┏━━

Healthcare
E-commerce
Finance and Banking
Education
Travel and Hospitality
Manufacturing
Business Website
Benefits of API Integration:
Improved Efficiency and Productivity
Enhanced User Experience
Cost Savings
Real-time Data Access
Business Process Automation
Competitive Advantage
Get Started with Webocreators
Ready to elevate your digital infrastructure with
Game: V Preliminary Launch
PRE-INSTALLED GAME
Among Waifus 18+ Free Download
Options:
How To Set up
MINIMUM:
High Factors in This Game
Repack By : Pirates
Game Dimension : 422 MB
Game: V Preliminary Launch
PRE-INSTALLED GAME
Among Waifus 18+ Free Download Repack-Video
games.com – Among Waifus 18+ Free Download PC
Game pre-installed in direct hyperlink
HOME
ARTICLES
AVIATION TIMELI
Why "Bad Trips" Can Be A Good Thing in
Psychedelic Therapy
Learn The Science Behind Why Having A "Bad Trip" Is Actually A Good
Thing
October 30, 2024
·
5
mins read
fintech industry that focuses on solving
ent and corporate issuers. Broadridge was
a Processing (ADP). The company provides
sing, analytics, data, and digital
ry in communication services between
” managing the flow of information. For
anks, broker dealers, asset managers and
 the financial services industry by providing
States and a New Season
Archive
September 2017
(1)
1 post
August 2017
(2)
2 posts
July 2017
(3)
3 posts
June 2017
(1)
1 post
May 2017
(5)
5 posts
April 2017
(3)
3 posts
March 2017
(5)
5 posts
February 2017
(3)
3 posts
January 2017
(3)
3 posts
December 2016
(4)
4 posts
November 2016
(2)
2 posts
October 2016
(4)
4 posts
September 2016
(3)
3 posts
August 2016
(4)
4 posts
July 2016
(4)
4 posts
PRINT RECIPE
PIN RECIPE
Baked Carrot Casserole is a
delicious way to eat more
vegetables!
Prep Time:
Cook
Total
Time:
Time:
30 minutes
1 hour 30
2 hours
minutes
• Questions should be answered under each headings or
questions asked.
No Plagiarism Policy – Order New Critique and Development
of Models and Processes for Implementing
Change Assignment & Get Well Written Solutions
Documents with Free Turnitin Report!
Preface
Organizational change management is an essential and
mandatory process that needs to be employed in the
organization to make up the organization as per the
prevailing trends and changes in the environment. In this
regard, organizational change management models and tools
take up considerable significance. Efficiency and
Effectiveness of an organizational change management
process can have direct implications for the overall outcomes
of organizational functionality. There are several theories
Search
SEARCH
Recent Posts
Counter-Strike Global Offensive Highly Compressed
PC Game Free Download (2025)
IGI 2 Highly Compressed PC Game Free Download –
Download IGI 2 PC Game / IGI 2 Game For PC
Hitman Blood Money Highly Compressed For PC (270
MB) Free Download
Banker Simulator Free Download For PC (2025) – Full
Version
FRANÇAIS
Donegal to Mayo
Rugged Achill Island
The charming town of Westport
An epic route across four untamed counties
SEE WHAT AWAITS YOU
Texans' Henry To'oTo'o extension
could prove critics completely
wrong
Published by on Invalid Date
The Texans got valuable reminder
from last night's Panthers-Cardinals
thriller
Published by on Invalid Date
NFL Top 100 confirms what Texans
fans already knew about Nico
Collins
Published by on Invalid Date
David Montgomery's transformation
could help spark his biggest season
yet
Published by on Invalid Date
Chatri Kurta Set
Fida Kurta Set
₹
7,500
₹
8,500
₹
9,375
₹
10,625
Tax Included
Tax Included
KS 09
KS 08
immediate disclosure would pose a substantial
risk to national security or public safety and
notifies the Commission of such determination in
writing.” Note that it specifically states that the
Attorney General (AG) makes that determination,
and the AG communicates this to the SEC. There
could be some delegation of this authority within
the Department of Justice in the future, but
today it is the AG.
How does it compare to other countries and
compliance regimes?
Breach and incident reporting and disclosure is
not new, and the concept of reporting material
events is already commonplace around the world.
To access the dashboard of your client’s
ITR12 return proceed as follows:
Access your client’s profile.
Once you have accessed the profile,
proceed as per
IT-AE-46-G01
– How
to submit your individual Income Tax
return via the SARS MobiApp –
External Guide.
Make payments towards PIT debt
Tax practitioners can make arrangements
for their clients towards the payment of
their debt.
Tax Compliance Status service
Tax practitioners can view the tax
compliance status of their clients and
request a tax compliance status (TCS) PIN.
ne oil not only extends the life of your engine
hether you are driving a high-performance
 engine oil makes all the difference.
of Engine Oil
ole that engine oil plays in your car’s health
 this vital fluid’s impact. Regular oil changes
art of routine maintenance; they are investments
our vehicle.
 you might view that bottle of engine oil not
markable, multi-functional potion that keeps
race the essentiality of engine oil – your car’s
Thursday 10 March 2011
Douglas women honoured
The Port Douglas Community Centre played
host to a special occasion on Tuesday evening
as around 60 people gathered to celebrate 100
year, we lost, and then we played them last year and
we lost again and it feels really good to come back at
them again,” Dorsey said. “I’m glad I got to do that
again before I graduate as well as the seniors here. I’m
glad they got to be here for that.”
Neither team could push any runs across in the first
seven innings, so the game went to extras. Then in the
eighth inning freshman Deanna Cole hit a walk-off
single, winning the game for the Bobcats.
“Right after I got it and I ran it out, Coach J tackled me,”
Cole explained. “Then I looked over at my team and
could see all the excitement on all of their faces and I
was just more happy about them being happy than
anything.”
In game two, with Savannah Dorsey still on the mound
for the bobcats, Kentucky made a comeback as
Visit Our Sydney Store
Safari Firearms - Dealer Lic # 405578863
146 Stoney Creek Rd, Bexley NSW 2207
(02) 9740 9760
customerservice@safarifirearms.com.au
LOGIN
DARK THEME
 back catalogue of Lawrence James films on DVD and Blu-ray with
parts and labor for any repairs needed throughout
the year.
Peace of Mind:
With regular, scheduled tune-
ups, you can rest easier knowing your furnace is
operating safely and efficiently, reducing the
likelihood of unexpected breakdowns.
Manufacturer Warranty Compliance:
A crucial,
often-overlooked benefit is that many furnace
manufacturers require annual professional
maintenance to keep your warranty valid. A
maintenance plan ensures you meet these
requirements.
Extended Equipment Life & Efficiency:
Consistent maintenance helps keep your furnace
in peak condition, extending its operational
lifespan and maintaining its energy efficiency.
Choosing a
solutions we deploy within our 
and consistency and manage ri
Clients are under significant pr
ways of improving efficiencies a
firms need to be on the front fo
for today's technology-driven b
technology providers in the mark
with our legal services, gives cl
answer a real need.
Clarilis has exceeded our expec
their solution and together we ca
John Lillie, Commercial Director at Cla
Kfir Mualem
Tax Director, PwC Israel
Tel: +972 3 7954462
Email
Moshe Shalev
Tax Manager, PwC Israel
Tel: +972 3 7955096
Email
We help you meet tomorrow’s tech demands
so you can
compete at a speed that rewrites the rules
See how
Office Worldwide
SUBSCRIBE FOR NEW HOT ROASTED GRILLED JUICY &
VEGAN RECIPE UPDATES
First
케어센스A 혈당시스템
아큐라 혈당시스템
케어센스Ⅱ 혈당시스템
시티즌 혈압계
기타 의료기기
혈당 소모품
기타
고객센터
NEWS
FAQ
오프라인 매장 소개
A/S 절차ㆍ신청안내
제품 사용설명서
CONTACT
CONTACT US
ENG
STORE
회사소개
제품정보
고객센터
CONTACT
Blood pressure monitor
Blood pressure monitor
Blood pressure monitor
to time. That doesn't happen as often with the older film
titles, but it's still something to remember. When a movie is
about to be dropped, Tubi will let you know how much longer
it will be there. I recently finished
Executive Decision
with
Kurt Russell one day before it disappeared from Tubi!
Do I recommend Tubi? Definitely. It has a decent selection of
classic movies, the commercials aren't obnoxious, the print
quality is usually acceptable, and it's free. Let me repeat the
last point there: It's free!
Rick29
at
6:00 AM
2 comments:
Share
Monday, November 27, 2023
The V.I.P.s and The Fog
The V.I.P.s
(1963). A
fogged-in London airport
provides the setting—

┗━━

## Task statement
Considering only the material above, set down every line from the one with "Effectiveness of an" to the one with "David Montgomery's transformation", inclusive, exactly as written.

## Task response
Effectiveness of an organizational change management
process can have direct implications for the overall outcomes
of organizational functionality. There are several theories
Search
SEARCH
Recent Posts
Counter-Strike Global Offensive Highly Compressed
PC Game Free Download (2025)
IGI 2 Highly Compressed PC Game Free Download –
Download IGI 2 PC Game / IGI 2 Game For PC
Hitman Blood Money Highly Compressed For PC (270
MB) Free Download
Banker Simulator Free Download For PC (2025) – Full
Version
FRANÇAIS
Donegal to Mayo
Rugged Achill Island
The charming town of Westport
An epic route across four untamed counties
SEE WHAT AWAITS YOU
Texans' Henry To'oTo'o extension
could prove critics completely
wrong
Published by on Invalid Date
The Texans got valuable reminder
from last night's Panthers-Cardinals
thriller
Published by on Invalid Date
NFL Top 100 confirms what Texans
fans already knew about Nico
Collins
Published by on Invalid Date
David Montgomery's transformation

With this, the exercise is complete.